Perl Weekly Challenge 99

3 minute read

This week’s theme is regex, which is something the Perl family of languages has always been known for.

Task 1: Pattern Match

You are given a string $S and a pattern $P.

Write a script to check if the given pattern matches the entire string. Print 1 if so, otherwise 0.

The patterns can also have the following characters:

? - Match any single character.
* - Match any sequence of characters.

Example 1

Input: $S = "abcde" $P = "a*e"
Output: 1

Example 2

Input: $S = "abcde" $P = "a*d"
Output: 0

Example 3

Input: $S = "abcde" $P = "?b*d"
Output: 0

Example 4

Input: $S = "abcde" $P = "a*c?e"
Output: 1

Solution

GitHub Link

See below for explanation and any implementation-specific comments.

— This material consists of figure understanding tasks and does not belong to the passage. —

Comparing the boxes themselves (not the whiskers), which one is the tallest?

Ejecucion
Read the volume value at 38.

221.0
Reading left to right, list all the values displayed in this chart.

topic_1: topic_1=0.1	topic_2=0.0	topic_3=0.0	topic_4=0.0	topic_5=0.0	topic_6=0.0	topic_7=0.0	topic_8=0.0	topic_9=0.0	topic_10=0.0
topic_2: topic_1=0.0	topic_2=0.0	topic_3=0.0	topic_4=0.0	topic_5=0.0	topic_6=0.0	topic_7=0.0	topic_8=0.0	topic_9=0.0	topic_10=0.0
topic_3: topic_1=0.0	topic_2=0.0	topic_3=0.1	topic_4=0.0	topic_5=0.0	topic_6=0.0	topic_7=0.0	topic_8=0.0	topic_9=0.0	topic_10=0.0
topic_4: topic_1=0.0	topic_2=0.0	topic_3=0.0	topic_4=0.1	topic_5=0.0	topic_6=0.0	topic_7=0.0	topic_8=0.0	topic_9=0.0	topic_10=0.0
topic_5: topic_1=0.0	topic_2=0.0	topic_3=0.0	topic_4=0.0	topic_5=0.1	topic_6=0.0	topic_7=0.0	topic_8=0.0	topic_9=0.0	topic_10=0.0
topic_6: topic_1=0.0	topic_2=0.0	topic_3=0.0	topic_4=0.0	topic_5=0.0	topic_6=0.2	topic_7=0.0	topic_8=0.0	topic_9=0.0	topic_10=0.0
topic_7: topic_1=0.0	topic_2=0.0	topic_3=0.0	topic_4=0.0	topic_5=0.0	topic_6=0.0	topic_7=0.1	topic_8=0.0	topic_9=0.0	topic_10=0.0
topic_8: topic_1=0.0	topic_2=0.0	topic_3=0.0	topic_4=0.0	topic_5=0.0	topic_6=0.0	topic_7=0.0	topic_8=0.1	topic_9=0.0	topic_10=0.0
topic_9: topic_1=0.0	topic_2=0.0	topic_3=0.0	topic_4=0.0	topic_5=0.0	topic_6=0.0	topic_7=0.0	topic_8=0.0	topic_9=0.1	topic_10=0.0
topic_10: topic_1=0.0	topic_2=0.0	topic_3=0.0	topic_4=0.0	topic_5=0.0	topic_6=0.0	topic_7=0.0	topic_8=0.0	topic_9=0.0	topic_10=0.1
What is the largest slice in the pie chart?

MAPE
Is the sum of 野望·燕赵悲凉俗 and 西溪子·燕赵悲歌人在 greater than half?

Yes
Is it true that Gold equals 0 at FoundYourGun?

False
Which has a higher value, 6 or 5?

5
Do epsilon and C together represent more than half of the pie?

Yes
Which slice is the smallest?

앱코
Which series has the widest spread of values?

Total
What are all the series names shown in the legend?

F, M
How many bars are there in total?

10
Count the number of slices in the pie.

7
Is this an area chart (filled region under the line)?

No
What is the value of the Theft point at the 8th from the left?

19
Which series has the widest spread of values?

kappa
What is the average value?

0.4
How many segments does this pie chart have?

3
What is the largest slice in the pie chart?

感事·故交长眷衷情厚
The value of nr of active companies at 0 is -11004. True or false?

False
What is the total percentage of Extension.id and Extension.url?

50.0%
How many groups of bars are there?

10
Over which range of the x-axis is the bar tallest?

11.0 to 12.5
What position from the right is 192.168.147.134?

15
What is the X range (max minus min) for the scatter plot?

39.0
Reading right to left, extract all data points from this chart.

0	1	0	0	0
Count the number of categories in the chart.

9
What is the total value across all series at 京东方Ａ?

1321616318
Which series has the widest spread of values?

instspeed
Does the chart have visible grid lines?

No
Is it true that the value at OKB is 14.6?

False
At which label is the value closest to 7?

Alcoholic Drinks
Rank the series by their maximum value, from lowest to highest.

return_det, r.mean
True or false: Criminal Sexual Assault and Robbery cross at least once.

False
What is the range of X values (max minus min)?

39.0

sub challenge(Str $S, Str $P) returns Int {
    my $regex = '^' ~ $P.trans(['*', '?'] => ['.*', '.']) ~ '$'; # [1][2][3]
    ($S ~~ /<$regex>/).Bool.Int;                                 # [4][5]
}

sub MAIN(Str $S, Str $P) {
    say challenge($S, $P);
}

This program runs as such:

$ raku ch-1.raku abcde a*e
1

Explanation

This one is pretty simple – we essentially just translate our pattern characters to their regex counterparts (see table below), then check if it matches $S. If so, we return 1, otherwise 0.

Pattern Character Regex Counterpart Meaning
? . Any single character
* .* Any single character zero or more times (the * means “zero or more” in regex)

Specific comments

  1. The question says the pattern has to match the entire string, so we add ^ (which means “start of string”) and $ (which means “end of string”) to the pattern.
  2. The trans method can take either two strings or two lists. If we provide two strings, they must be of the same length. Since one of our characters maps to two regex characters (* -> .*), we have to use the list style.
  3. ~ is the Raku concatenate operator so that we create just one string.
  4. To reference a regex stored in a variable, we have to use the bracket notation.
  5. The smart match operator (~~) returns a Match object, which we cast to a boolean (to see if it matched) and then an integer (a boolean will cast to 0 if false, and 1 if true).

Task 2: Unique Subsequence

You are given two strings $S and $T.

Write a script to find out count of different unique subsequences matching $T without changing the position of characters.

Example 1

Input: $S = "littleit', $T = 'lit'
Output: 5

    1: [lit] tleit
    2: [li] t [t] leit
    3: [li] ttlei [t]
    4: litt [l] e [it]
    5: [l] ittle [it]

Example 2

Input: $S = "london', $T = 'lon'
Output: 3

    1: [lon] don
    2: [lo] ndo [n]
    3: [l] ond [on]

Solution

GitHub Link

See below for explanation and any implementation-specific comments.

sub challenge(Str $S, Str $T) returns Int {
    my $regex = $T.comb.join('.*');     # [1]
    ($S ~~ m:exhaustive/<$regex>/).Int; # [2][3]
}

sub MAIN(Str $S, Str $T) {
    say challenge($S, $T);
}

This program runs as such:

$ raku ch-2.raku littleit lit
5

Explanation

We basically take our $T and convert it to a regex that looks like this: l.*i.*t. Which, as we know from Task 1, means that we want to match the word lit with zero or more characters between each letter. We then do an exhaustive match against $S and count the number of matches.

Specific Comments

  1. comb converts the string to a list of characters (i.e. 'foo' -> ['f', 'o', 'o']), which we then join together with our .* regex.
  2. We supply the exhaustive adverb (we have to say this is a match adverb with m, or else it would think it is a regex adverb), which tells the regex to keep going after the first match and find an exhaustive list of matches.
  3. Calling .Int on a match object directly will return the number of matches it found.

Final Thoughts

Perl has always been the king of regex, which is why it got (and continues to stay) so popular. Raku continues that legacy and made these problems relatively simple.